++++ 本文 ++++

ウィンターズ・ボーン(2010年製作の映画)
4.0
No.1569
2023.12.19視聴 ジェニファー・ローレンス(2010年 3作目)(20歳)

 さあ、やっと紹介することができます。ジェニファー・ローレンスの隠れた名作。しかも初主演作品。
私の絶対的推薦の作品。
このジェニファーを見ずして、ジェニファーは語れない。ジェニファーファンには是非観て欲しい。と言っても、目立つのはジェニファーではないのですが。😅
 
 ちょっと前だが、「ウインド・リバー」というサスペンス映画を観て、アメリカ原住民の今を知り、正直驚いたことを思い出した。前世紀から世界に君臨し、繁栄の一途を辿るアメリカの恥部を見せられた思いだった。いかに巨大なアメリカを知らないか改めて思い知らされた。
 
 ところがひょんなことから、再びこのアメリカの隠された真実を知ることになった。

 オザーク山脈の村に住む17歳の少女リー(ジェニファー)は、心を病んだ母親に代わり幼い弟と妹の世話をして暮らしていた。

++++

映画『ウィンターズ・ボーン』を紹介した本文を、最後の文の後から書き継いでください。 この後の一覧は、本文とは別の資料です。

++++ データ抜粋 ++++

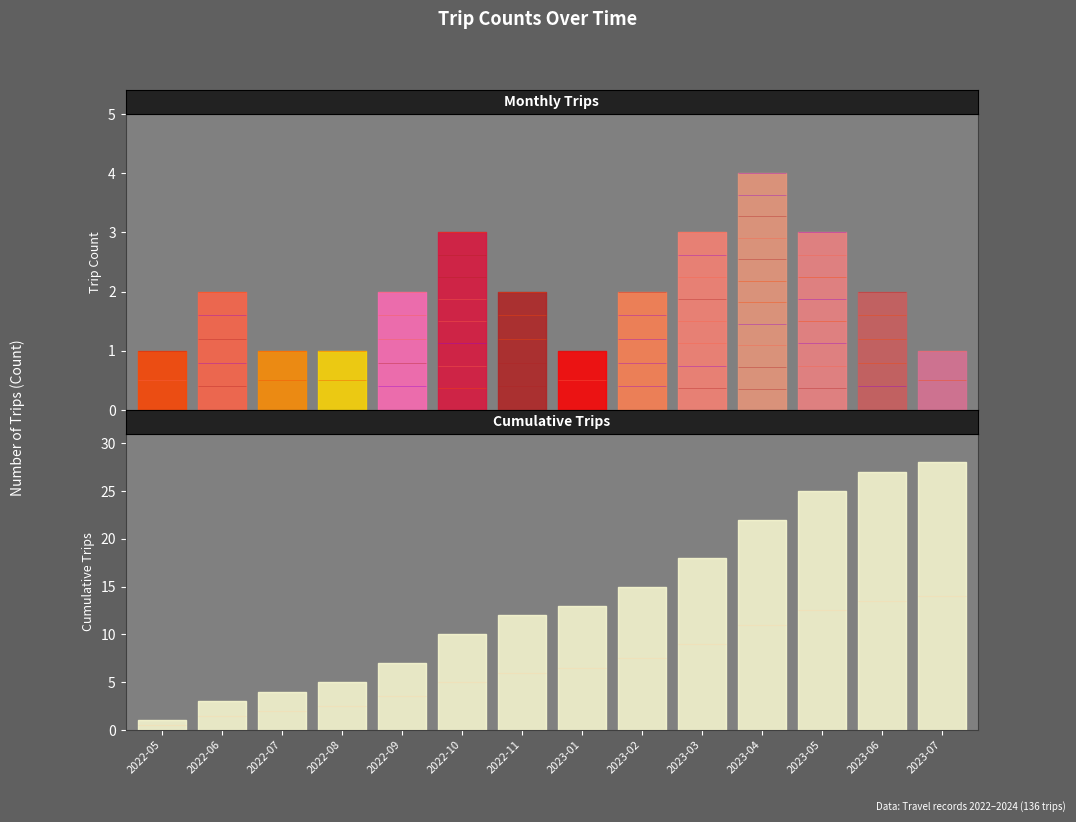

How many values in the cum_trips series are below 13?

7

++++

◆ **回答**:
 しかしある日、逮捕された父親が自宅と土地を保釈金の担保にして失踪。
 このまま裁判に出廷しなければ家を没収されてしまう。やむを得ずリーは自ら父親捜しに乗り出すのだが……。

 この映画、ジェニファー・ローレンス目的で見たのだが、映画のテーマに驚いてしまって、ジェニファーどころではなくなった。
 もちろん、20歳のジェニファーの堂々たる演技には脱帽。もうすでに大女優の風格がある。

 私の全く知らない世界がそこにあった。
この映画の舞台オザーク及びアパラチアに住む人々は「ヒルビリー」と呼ばれ、19世紀に人里離れた山腹に定住したスコットランド、アイルランド系の子孫なのだ。彼等はアメリカ大陸へイギリス本土国民に遅れて移民となったため、彼らに残された土地はこの山間部しかなかったのだ。そこに住み着いた彼等の生活がいかに過酷で貧しい者であったか、この映画を観れば、容易に推測できる。
 
 今ではヒルビリーという言葉は田舎者の蔑称として広く使われているらしい。確かにこの映画を観ればそれを感じる。文明に取り残された世界。ここから抜け出すのは並大抵のことではない。手取り早い方法は主人公リーが目指している軍人なのだ。おそらく前線へ送られ、相当数の仲間が死んでいったに違いない。
 失踪した父を探すサスペンス映画を通して、この過酷で、異様な社会を描く。

 エンディングはどこか懐かしいようなこんな曲が流れる。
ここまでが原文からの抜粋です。